The Atari 2600 joystick. The NES Advantage. The Genesis 6-button controller. PlayStation Dual Analog control. Each of the aforementioned input devices revolutionized control in gaming as we knew it. Microsoft’s “Project Natal” is no different. So, with recent advancements in technology, could we be on the precipice of the physical control scheme’s extinction?
To answer this query, it must first be discerned if the device itself is as great a barrier as we are led to believe. Joypad layouts have become increasingly more complicated over the years- from one button to two, two to three, three to six and so on. Digital pads(or “D-pad” as they are referred) were found to be appropriate input for two-dimensional space. This all changed, however, as gaming hardware transitioned into the third dimension. No longer could eight on/off directional “buttons” serve as the navigation tool in 3D space. Enter the analog stick- not only could directional movement be changed on-the-fly, it could also be changed incrementally. The more the stick was pushed, the faster an on-screen avatar could walk or run. Motion control is just as large a leap, if not more so. Some say it is the next logical step in the evolution of gaming- but is it more than a novelty?

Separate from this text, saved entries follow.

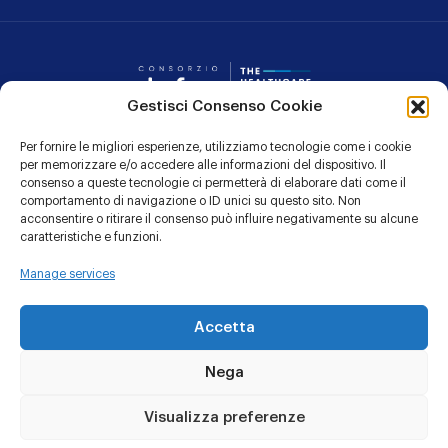
Consorzio Dafne
Gestisci Consenso Cookie
Per fornire le migliori esperienze, utilizziamo tecnologie come i cookie
CONTATTI
per memorizzare e/o accedere alle informazioni del dispositivo. Il
consenso a queste tecnologie ci permetterà di elaborare dati come il
PRIVACY POLICY
comportamento di navigazione o ID unici su questo sito. Non
acconsentire o ritirare il consenso può influire negativamente su alcune
COOKIE POLICY
caratteristiche e funzioni.
Manage services
Linkedin
YouTu
Accetta
Nega
© 1991 - 2026 CONSORZIO DAFNE
Sede Legale: Via Giacomo Leopardi 7 – 20123 MILANO c/o LTA
Visualizza preferenze
Studio
Codice Fiscale: 01997160120 - Partita IVA: 04883250484 -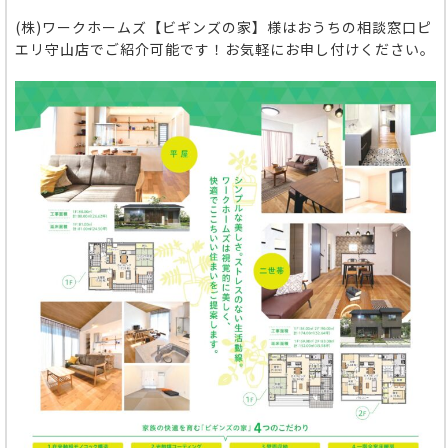
(株)ワークホームズ【ビギンズの家】様はおうちの相談窓口ピ
エリ守山店でご紹介可能です！お気軽にお申し付けください。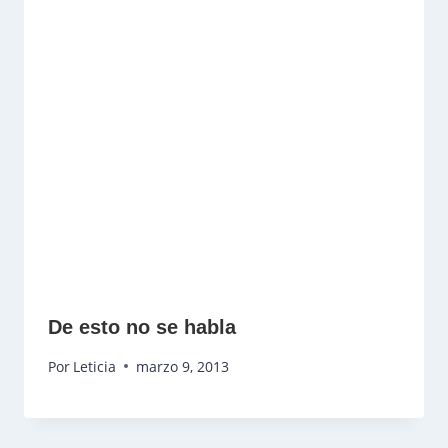
De esto no se habla
Por
Leticia
marzo 9, 2013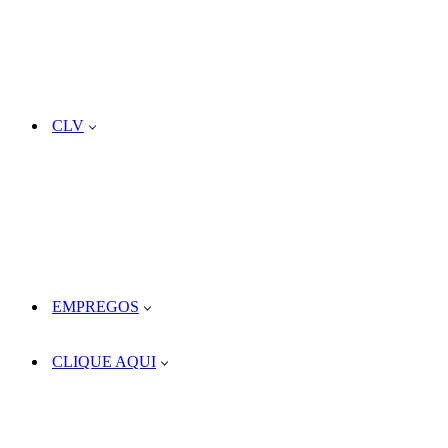
CLV
EMPREGOS
CLIQUE AQUI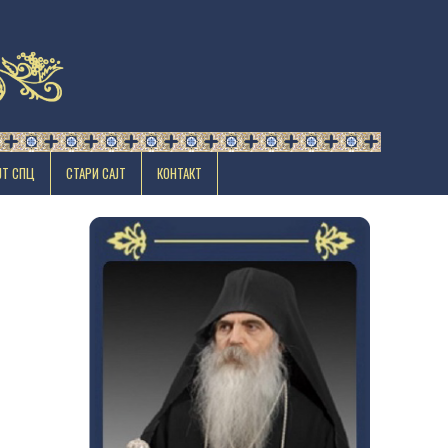
ЈТ СПЦ
СТАРИ САЈТ
КОНТАКТ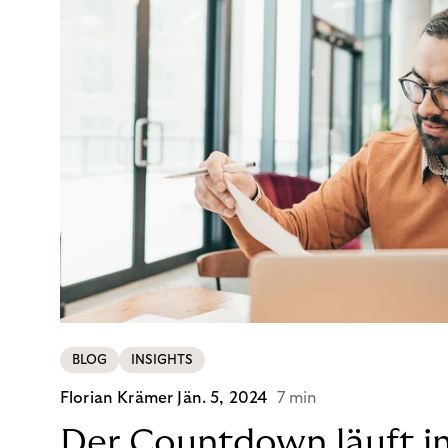
BLOG
INSIGHTS
Florian Krämer
Jän. 5, 2024
7 min
Der Countdown läuft i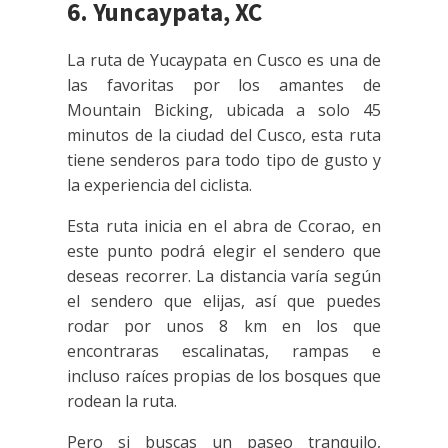
6. Yuncaypata, XC
La ruta de Yucaypata en Cusco es una de
las favoritas por los amantes de
Mountain Bicking, ubicada a solo 45
minutos de la ciudad del Cusco, esta ruta
tiene senderos para todo tipo de gusto y
la experiencia del ciclista.
Esta ruta inicia en el abra de Ccorao, en
este punto podrá elegir el sendero que
deseas recorrer. La distancia varía según
el sendero que elijas, así que puedes
rodar por unos 8 km en los que
encontraras escalinatas, rampas e
incluso raíces propias de los bosques que
rodean la ruta.
Pero si buscas un paseo tranquilo,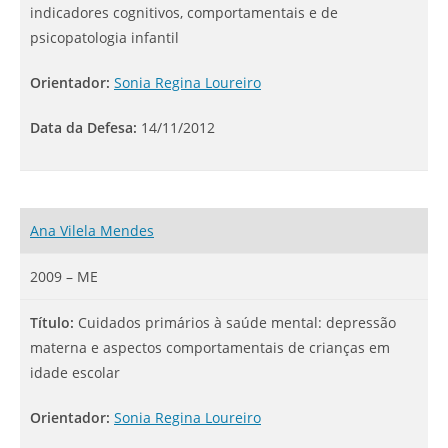
indicadores cognitivos, comportamentais e de
psicopatologia infantil
Orientador:
Sonia Regina Loureiro
Data da Defesa:
14/11/2012
Ana Vilela Mendes
2009 – ME
Título:
Cuidados primários à saúde mental: depressão
materna e aspectos comportamentais de crianças em
idade escolar
Orientador:
Sonia Regina Loureiro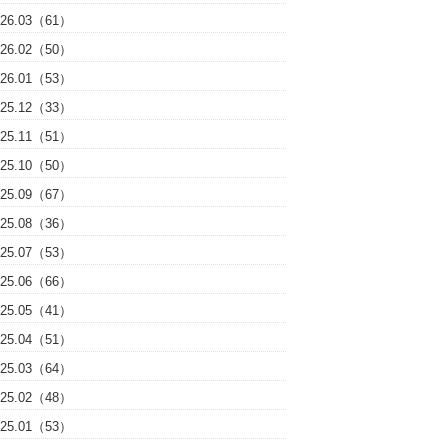
026.03（61）
026.02（50）
026.01（53）
025.12（33）
025.11（51）
025.10（50）
025.09（67）
025.08（36）
025.07（53）
025.06（66）
025.05（41）
025.04（51）
025.03（64）
025.02（48）
025.01（53）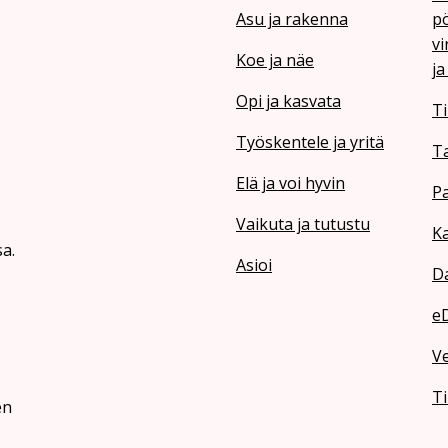
Asu ja rakenna
pö
vi
Koe ja näe
ja
Opi ja kasvata
Ti
Työskentele ja yritä
T
Elä ja voi hyvin
Pa
Vaikuta ja tutustu
Ka
a.
Asioi
Da
e
V
Ti
en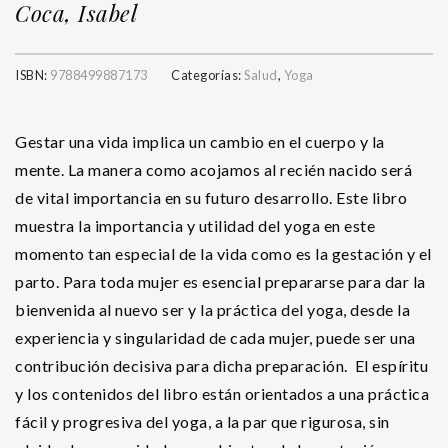
Coca, Isabel
ISBN:
9788499887173
Categorías:
Salud
,
Yoga
Gestar una vida implica un cambio en el cuerpo y la
mente. La manera como acojamos al recién nacido será
de vital importancia en su futuro desarrollo. Este libro
muestra la importancia y utilidad del yoga en este
momento tan especial de la vida como es la gestación y el
parto. Para toda mujer es esencial prepararse para dar la
bienvenida al nuevo ser y la práctica del yoga, desde la
experiencia y singularidad de cada mujer, puede ser una
contribución decisiva para dicha preparación. El espíritu
y los contenidos del libro están orientados a una práctica
fácil y progresiva del yoga, a la par que rigurosa, sin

Everyone reading this has that certain relative that falls into one of two categories: the “anti-gamer” or the “closet casual gamer”. How many times have you seen this person move the whole controller in the direction they wish to move? They plainly do not understand the input format. This is in large part due to the fact that tutorials for most games are ambiguous at best to those who alienate themselves from video gaming on a regular basis. For those of us who game constantly, a murky lesson on how to play said game is fine- we adapt easily. The method of input is no more a barrier than any other factor- in fact, learning how to play each game differently may be the highest bar set for consoles today. Developers should be concerned with creative and intuitive approaches of teaching and building on what has been learned and not so much transitioning to biological input devices. Tutorial crafting should be the next sizable leap in the near future. If more attention can be paid in that department, we may still maintain “control” and truly offer something for everyone.